Given passage
BEGIN

This is me facing--say yes to--another hard truth. Because, in the end, it's much more relaxing to live in reality rather than continuing to try to spin the fantasies. I like the idea of rocky road ice cream--the way I like the idea of the romance with X-man. But the reality is he has un-separated with his wife. And ice cream makes me sick, as does craving a man who is not available. To live in the reality may sometimes be disappointing, but more than that, it's living in the light. I'm no longer digging and spelunking down deeper and deeper caverns in order to dodge what I've known is true all along.

To call rocky road ice cream my favorite would be to celebrate a thing that is poisonous to me.

My favorite ice cream isn't an ice cream at all--it's blackberry sorbet. It's rare--like August--and I'm nearly there.

Sunday, July 10, 2011

Falling in love

I have found the paradox, that if you love until it hurts, there can be no more hurt, only more love.”--Mother Teresa

So you're thinking, wait, she just got her heart busted open like a pinata, why's she saying yes to "falling in love"? Well, there's more kinds of love than human love.

I remember I was on the phone one evening with some guy I met through the personals, back when the personals were in newspapers, and we'd read them on the subway when commuting to the city, and daydream about possibilities. So, I was on the phone with him, and he asked me if I'd ever been in love, and I started to go on about how I believed love was a state of being that had nothing to do with another individual--I could be in love walking down the street and if I was possessed by that state, everything that came across my path--tree, fire hydrant, puppy, a mother pushing her baby in a stroller--all would be the objects of my affection. I remember the man I was talking to did not like this answer, and we never ended up meeting, even though I thought it might be a pretty good match.

These days, I do believe that I have been in love with particular individuals--and particularly, a LOT of them. But today, in the wake of the sudden absence of a particular beloved, I'm saying yes to falling in love without a certain, sustained recipient to catch that love.

This morning, I was in the South Central Sierras, taking my morning run down the highway toward a mountain lake, and everything shone. I focused on my breath and I let my breath open me, my heart, and my body, to the astonishing beauty of the landscape, and then I cranked open my heart, as if widening the lens of a camera or a microscope, to get a closer view--and it was as if that particular leaf, that singular flower petal, that drop of water, that glint of sun on the water, had my complete attention, and offered itself back in an intimate fashion, and we loved each other fiercely in the moment that I passed the thing on the road. And then I loved the next, and the next, and the next. And it went on like this until I returned to the cabin--and I loved the porch stairs, and the door, and its handle, and my own hand, turning the knob, and walking in.

END

Task instructions
#1 Summarize the passage in two sentences.
#2 Substitute "Recipes" for "Receitas" in the records, starting at their first line and ending at the line that contains "Politica Românească", and write out only those lines with everything else unchanged.
The records that follow are unrelated to the passage.

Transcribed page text
BEGIN

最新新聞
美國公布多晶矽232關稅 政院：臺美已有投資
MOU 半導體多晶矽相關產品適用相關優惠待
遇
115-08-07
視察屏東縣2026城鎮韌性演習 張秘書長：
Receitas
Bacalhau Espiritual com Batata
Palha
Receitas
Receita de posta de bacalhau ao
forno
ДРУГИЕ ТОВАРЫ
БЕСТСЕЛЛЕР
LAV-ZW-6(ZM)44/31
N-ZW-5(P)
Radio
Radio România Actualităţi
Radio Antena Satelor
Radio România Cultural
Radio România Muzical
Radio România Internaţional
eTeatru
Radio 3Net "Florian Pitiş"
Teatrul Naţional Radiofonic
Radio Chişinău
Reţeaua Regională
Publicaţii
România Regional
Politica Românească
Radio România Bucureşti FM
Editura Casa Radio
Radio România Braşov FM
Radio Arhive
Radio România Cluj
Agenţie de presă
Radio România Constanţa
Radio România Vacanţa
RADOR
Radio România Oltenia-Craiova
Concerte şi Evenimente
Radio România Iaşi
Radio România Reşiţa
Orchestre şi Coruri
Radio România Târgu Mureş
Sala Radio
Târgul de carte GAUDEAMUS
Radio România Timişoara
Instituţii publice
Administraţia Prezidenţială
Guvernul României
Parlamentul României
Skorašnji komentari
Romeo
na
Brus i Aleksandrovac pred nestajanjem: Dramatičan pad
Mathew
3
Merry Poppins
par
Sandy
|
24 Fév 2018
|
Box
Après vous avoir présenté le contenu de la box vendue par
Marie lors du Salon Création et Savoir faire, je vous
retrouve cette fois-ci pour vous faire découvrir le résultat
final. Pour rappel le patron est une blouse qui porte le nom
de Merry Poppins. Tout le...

END

Response list
#1 The writer compares liking the idea of rocky road ice cream, which makes the writer sick, to liking the idea of a romance with a man who has un-separated from his wife, and says it is more relaxing to live in reality and that the real favorite is blackberry sorbet. In a later entry, the writer says yes to falling in love without a particular recipient, describing a morning run in the South Central Sierras during which each leaf, flower petal and drop of water seemed to be loved in turn.

#2
最新新聞
美國公布多晶矽232關稅 政院：臺美已有投資
MOU 半導體多晶矽相關產品適用相關優惠待
遇
115-08-07
視察屏東縣2026城鎮韌性演習 張秘書長：
Recipes
Bacalhau Espiritual com Batata
Palha
Recipes
Receita de posta de bacalhau ao
forno
ДРУГИЕ ТОВАРЫ
БЕСТСЕЛЛЕР
LAV-ZW-6(ZM)44/31
N-ZW-5(P)
Radio
Radio România Actualităţi
Radio Antena Satelor
Radio România Cultural
Radio România Muzical
Radio România Internaţional
eTeatru
Radio 3Net "Florian Pitiş"
Teatrul Naţional Radiofonic
Radio Chişinău
Reţeaua Regională
Publicaţii
România Regional
Politica Românească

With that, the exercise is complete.